You might be willing to quit working temporarily to manage things in your personal life or if you are confident you can find a new job without being currently employed. We see some evidence here that people may be staying in jobs longer than they possibly would have otherwise because they see the COVID-19 havoc around them.
Alternate measures
U-3 gets its cryptic name from the fact it is one of six different measures, U-1 through U-6, each of which define the labor force and employed persons in different ways. U-6 is more expansive than U-3; Those classified as unemployed in U-3 are still included in U-6, but so are (a) people who work part-time but want to work full-time, (b) those who aren’t actively looking for a job but want one, and (c) those who’ve given up altogether. The labor force in U-6 is comprised of all of these groups plus those who are employed full-time and those who are satisfied being employed part-time. To add more nuance to U-3 let’s add U-6 to our graph:
U-3 is the official unemployment rate in the US whereas U-6 includes more people both in the labor force and the definitions of unemployed and under-employed. Both monthly series are seasonally adjusted and the shaded areas represent recessionary periods. Sources: Bureau of Labor Statistics, National Bureau of Economic Research.
It shouldn’t be surprising that U-6 is higher than U-3; after all, more types of people are classified as unemployed or under-employed. The difference in magnitude, however, might be surprising. In August, 8.4% were unemployed based on U-3, but 14.2% had issues with employment if we use U-6. If that wasn’t bad enough, in April, the U-3 statistic was 14.7% and U-6 was 22.8%!
All else equal, U-3 decreases if people manage to get even a two-hour-per-week paying job or drop out of the workforce altogether. Neither is necessarily the desired outcome for a person, nor an economy. This doesn’t mean U-3 should be scrapped; rather, it shows why we need to augment it with alternate definitions, like U-6 to count people in different ways.

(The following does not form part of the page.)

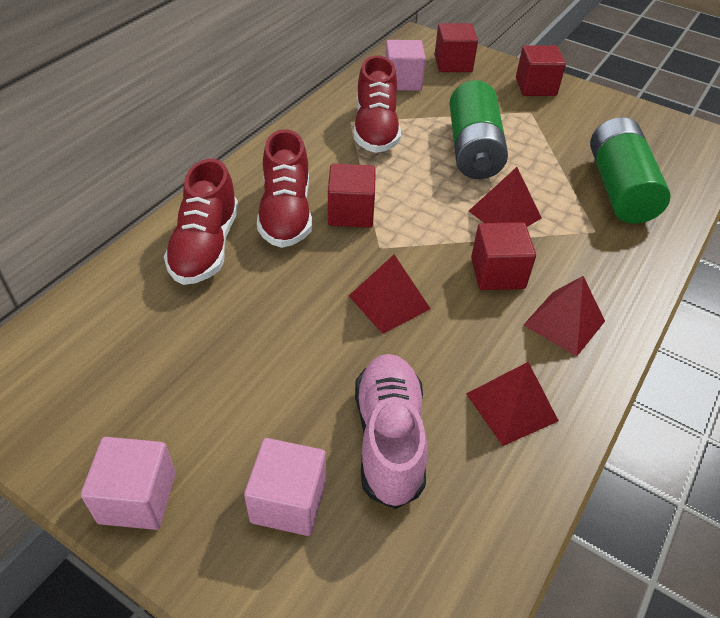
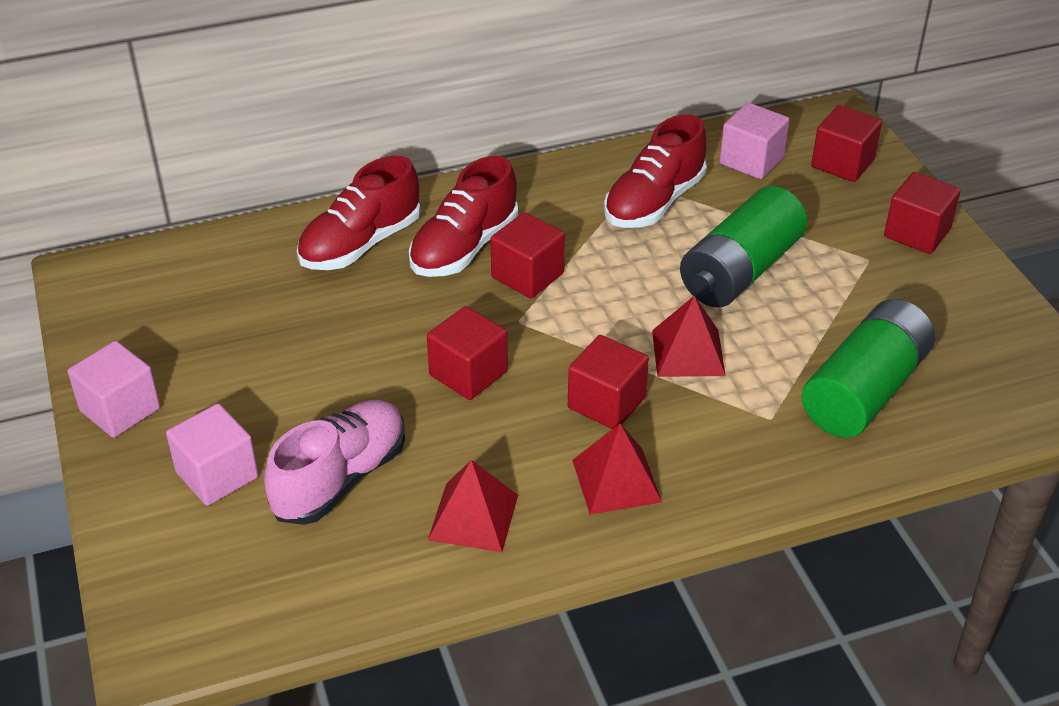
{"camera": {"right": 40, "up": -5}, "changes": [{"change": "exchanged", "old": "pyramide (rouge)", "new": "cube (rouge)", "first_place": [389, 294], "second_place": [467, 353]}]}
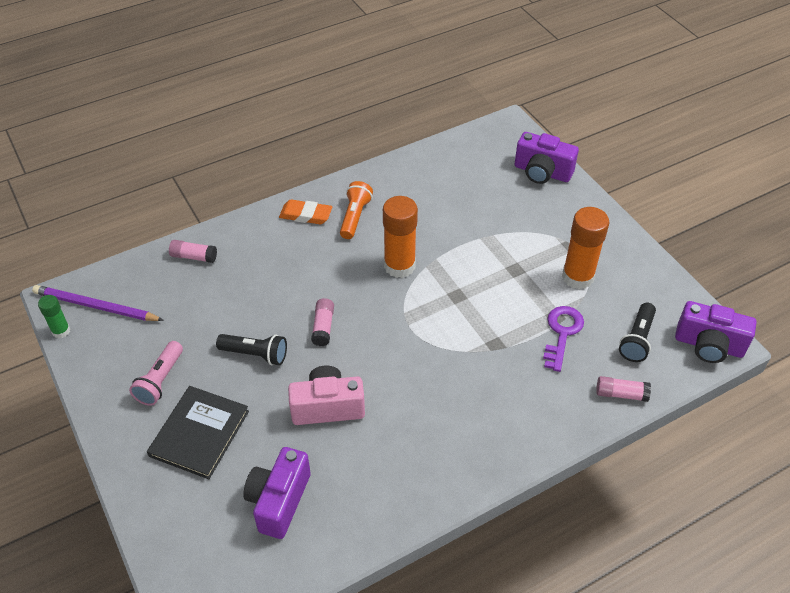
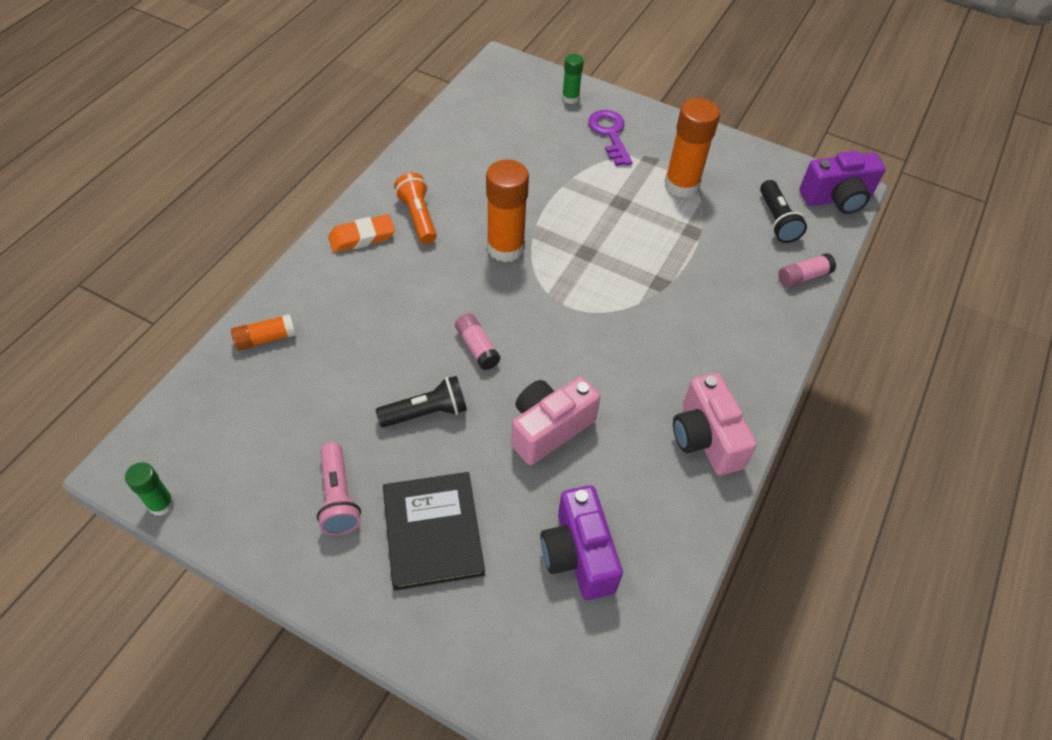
{"camera": {"right": -35, "up": 5}, "changes": [{"change": "exchanged", "old": "appareil photo (violet)", "new": "bâton de colle (vert)", "first_place": [547, 158], "second_place": [573, 79]}, {"change": "colour", "old": "bâton de colle (rose)", "new": "bâton de colle (orange)", "first_place": [193, 251], "second_place": [263, 332]}, {"change": "missing", "old": "crayon (violet)", "first_place": [98, 303]}, {"change": "relocated", "old": "clé (violet)", "first_place": [563, 339], "second_place": [610, 138]}, {"change": "appeared", "new": "appareil photo (rose)", "second_place": [715, 424]}]}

For international context, U-3 is useful because it is similar to statistics used in other countries and to the definition recommended by the International Labour Organization (ILO). While some of the specifics may vary (e.g., the US counts people 16 and older, whereas Japan starts at 15), the ILO uses statistical modeling to smooth out these differences so rates can be compared.
Historical context
Contextual statistics force us to think beyond abstract columns and rows of data and focus on the implications of our calculations. This brings me to another type of context, not the statistical kind but the historical.

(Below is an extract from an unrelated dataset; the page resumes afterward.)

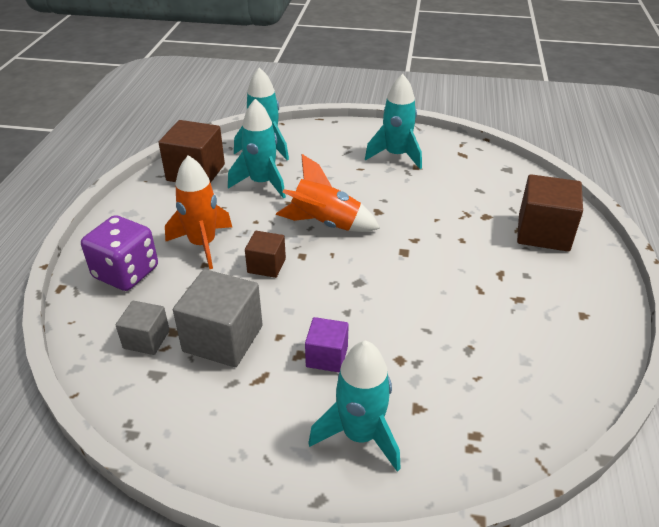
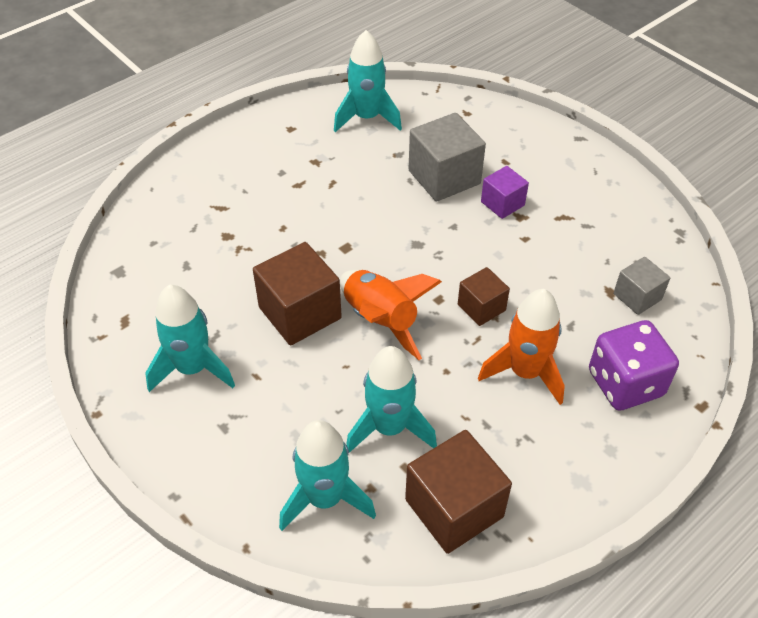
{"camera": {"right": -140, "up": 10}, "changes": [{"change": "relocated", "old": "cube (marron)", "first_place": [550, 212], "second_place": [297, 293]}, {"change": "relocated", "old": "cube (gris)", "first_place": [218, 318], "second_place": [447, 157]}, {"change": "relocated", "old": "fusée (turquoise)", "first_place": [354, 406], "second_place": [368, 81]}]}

Labor Day grew out of the efforts of labor movements across the US. It was first an official state holiday of New York (starting in 1882), and then became a federal holiday in 1894 by an act signed into law by President Grover Cleveland.
On the first nationwide Labor Day (September 3rd, 1894), The New York Times reported that 9,000 union workers, representing granite cutters, stone masons, marble polishers, iron molders, electrical workers, cigar makers, beer brewers and more, paraded through the streets of New York City. Another 400,000 people turned up to watch. And now, in 2020, New York queues for its future.